**PAGE:**
This weekend on FACE THE NATION, former Secretary Of State Gen. Colin Powell will address the outrageous comments of former Vice President Dick Cheney two weeks ago on the program when Cheney mockingly stated that he was surprised Powell was "still a Republican" and other personal attacks when Powell wanted to see the Republican Party broaden it's appeal to be able to win national elections again. Powell wanted to see the Republican Party to remain as potential second party in American politics. However, the reality is now that in many ways, the Republican Party has lost so much strength in various parts of the nation that it can no longer be considered to be a competitive second party in a position to win elections.

A very good example is what happened to the Republican Party in the state of Oregon.

Oregon had been a traditionally moderate Republican state throughout it's history until about 1976 when Gerald Ford just barely won the state, and moderate Republicans able to win statewide elections such as Clay Myers and former Governor Tom McCall began to become a little less representative of their party than the emerging smaller Reaganite Republicans. Ronald Reagan was able to carry the state in 1980 and 1984, but that was also with the help of some disillusioned Democrats. However the collapse of the Oregon Republican Party had really started.

Slowly as less quality moderate Republican candidates were available to run for statewide offices, the Republican Party became far less competitive statewide in elections. Most Oregonians could not vote for very conservative Republican candidates for office and the party started to become smaller and less relevant in Oregon politics.

The Republican Party began to field worse and worse and poorer quality candidates for statewide offices such as governor who were not really yet ready for prime-time. One losing Republican candidate for governor, Kevin Mannix, was a former Democratic legislator who was even a George McGovern delegate in the 1972, who switched parties mainly because he became a social conservative on a few issues such as abortion. Another failed Republican candidate was Bill Sizemore, an antitax advocate who was the subject of a racketeering lawsuit when his organization was brought to court for using fraudulent signature to make the ballot and other problems. Neither candidate was acceptable enough to be elected governor. Further Republicans began to have less and less electoral success statewide.

Now the Oregon Republican Party is in such a mess that it has no reasonable chance to win any major statewide office, and in fact holds none. U.S. Senator Gordon Smith, a Republican lost his bid for re-election, now Democrats hold both U.S, Senate seats. And Democrats hold four of five U.S. House seats as well, where only the seat of Greg Walden, a Republican appears to be in a securely Republican area.

What is happening in Oregon is also being mirrored in New England as well, where the number of offices in Republican hands including statewide and in the U.S. Senate and House are quickly shrinking away and the Republican Party is becoming a largely noncompetitive force there as well.

**SUPPLIED MATERIAL:**

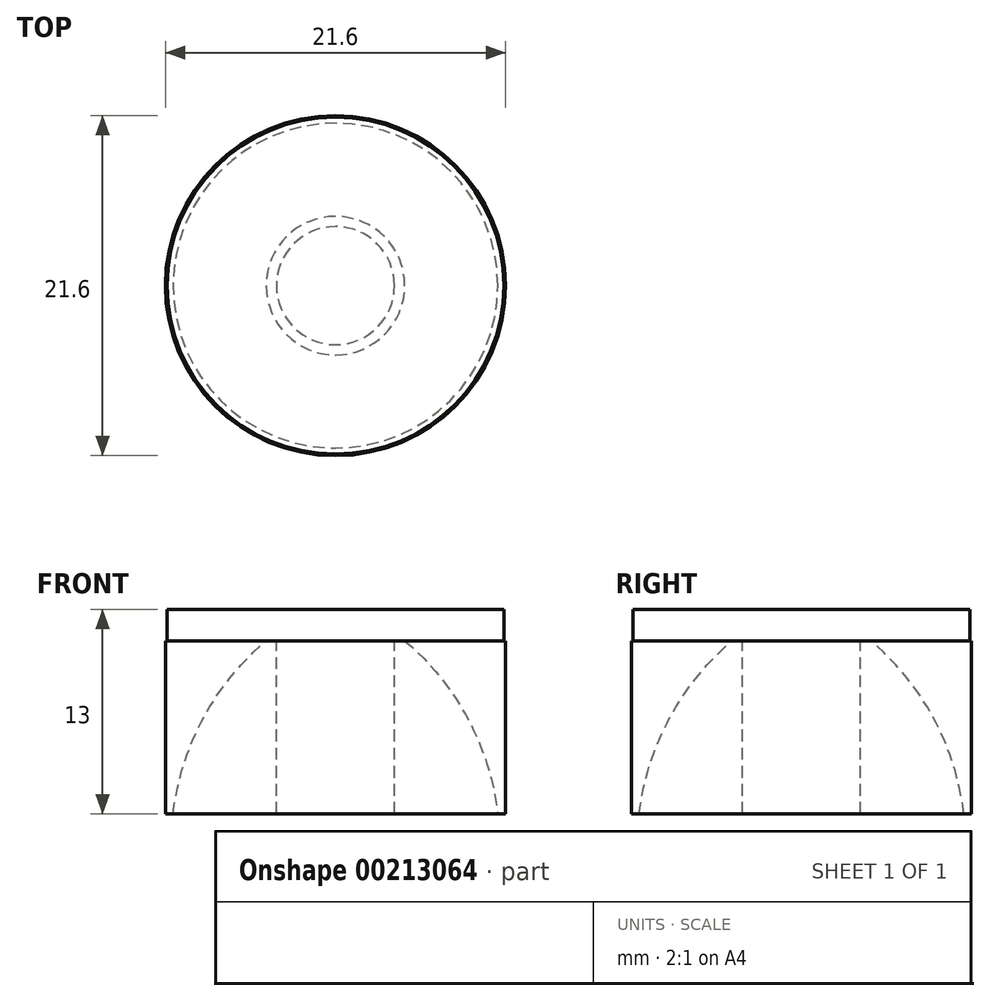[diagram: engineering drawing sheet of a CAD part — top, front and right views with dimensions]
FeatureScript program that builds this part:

**SET TASK:**
Rewrite the piece about the Oregon Republican Party from "This weekend on" to "to win elections.", changing "outrageous" to "controversial". The lines shown above come from a separate source and are unrelated to the piece about the Oregon Republican Party.

**RESULT OF THE TASK:**
This weekend on FACE THE NATION, former Secretary Of State Gen. Colin Powell will address the controversial comments of former Vice President Dick Cheney two weeks ago on the program when Cheney mockingly stated that he was surprised Powell was "still a Republican" and other personal attacks when Powell wanted to see the Republican Party broaden it's appeal to be able to win national elections again. Powell wanted to see the Republican Party to remain as potential second party in American politics. However, the reality is now that in many ways, the Republican Party has lost so much strength in various parts of the nation that it can no longer be considered to be a competitive second party in a position to win elections.